→ **What this exercise asks**
a. According to the forum thread below, what three things does the line beginning "(& imo, that means" say about Wiz? List them.
b. Check each statement against the forum thread below. Answer yes or no, and quote the deciding words.
(i) The first poster once used the tool with an ATI 9800XT Pro.
(ii) Toastpcs plans to tell Microsoft about the problem through beta testing connections.
(iii) The first poster says the developer seldom visits the site.
c. In the forum thread below, what date appears with the post by Toastpcs?

→ **Passage provided**

= = = =

P.S.=> In any event, you're @ the right spot online for this, the developer "lives here" & all that, plus other users of that tool tend to congregate here also... you can't do better than THAT! Ask Wiz... he is your best buddy now imo! 

I've used the tool before, back when I used an ATI 9800XT Pro (circa 2003-2006 up until 6 months back or so tops), & it is a GOOD program, that does the job... good to see it has GOOD 'customized' structured err handlers too!

(& imo, that means Wiz codes well & knows what he's doing & can work around this MOST LIKELY, given time to study any diff.'s & possibly diff. DDK version for VISTA if it exists)... apk


----------



## Toastpcs (Jun 12, 2006)

Thanks for your help. I will get with Wiz and see what can be done. I will also let Microsoft know about it through my bata testing connections with them and see if they have anything to say about it.

= = = =

→ **Source data**

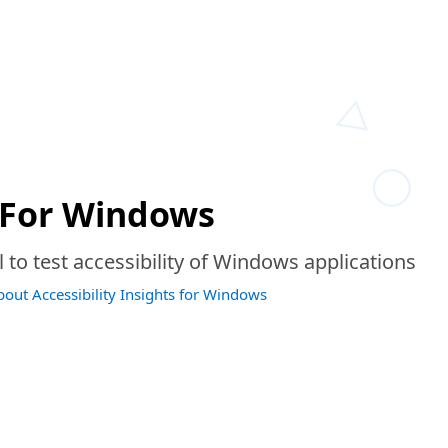
For Windows
to test accessibility of Windows applications
bout Accessibility Insights for Windows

= = = =

→ **Exercise answers**
a.
1. Wiz codes well.
2. Wiz knows what he's doing.
3. Wiz can most likely work around this, given time to study any differences and possibly a different DDK version for Vista if one exists.

b.
(i) Yes: "I've used the tool before, back when I used an ATI 9800XT Pro"
(ii) Yes: "I will also let Microsoft know about it through my bata testing connections with them"
(iii) No: "the developer "lives here""

c. Jun 12, 2006